> Work instruction
Name every distinct username that posts in the ice fishing thread, listing each one only once.

> Selected extract
++++
# Gone fishing



## moondancer (Dec 21, 2013)

A foot off snow on the ground 11 degs out I'm going fishing . Fresh fish will b a nice change 


Sent from my iPhone using Survival Forum


----------



## jeff47041 (Jan 5, 2013)

Fun! I started out doing that a few days ago after work. My granddaughter got off the bus at our house after school. When I got home, we went to the pond and chopped a couple holes to see how thick the ice was and ended up just playing on the very slick ice for a couple of hours.
I didn't have any worms, so not a big deal. Maybe I'll ice fish tomorrow. 
What do you use for bait?


----------



## moondancer (Dec 21, 2013)

Grubs with a metal shiner for attracting 


Sent from my iPhone using Survival Forum


----------



## airdrop (Jan 6, 2012)

Ice fishing lures with a grub ,flutter spoons jigged and everything small ,fish bite small when it's cold . Small piece of worm 3/8" or smaller with number 12 hook and 2 lb test line. Stuff like that lol , look on youtube guys have all kinds of stuff posted on this topic.


----------



## OldCootHillbilly (Jul 9, 2010)

My boys wan't me ta go ice fishin. Nope, I fell through the ice once an that were enough fer me! Plus I work outside 10 hours a day, last thin I really wanna do be spend anymore time out in it. 

Ifin yall enjoy it, I sure hope ya have some good luck! I'll be out in the spring when the canoe will float again.


----------
++++
> Source data
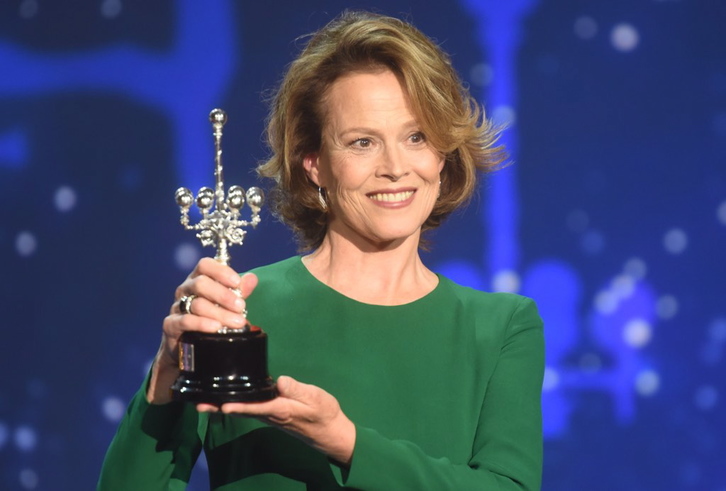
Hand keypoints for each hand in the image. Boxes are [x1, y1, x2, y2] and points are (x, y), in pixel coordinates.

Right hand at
++++
> Answer box
moondancer
jeff47041
airdrop
OldCootHillbilly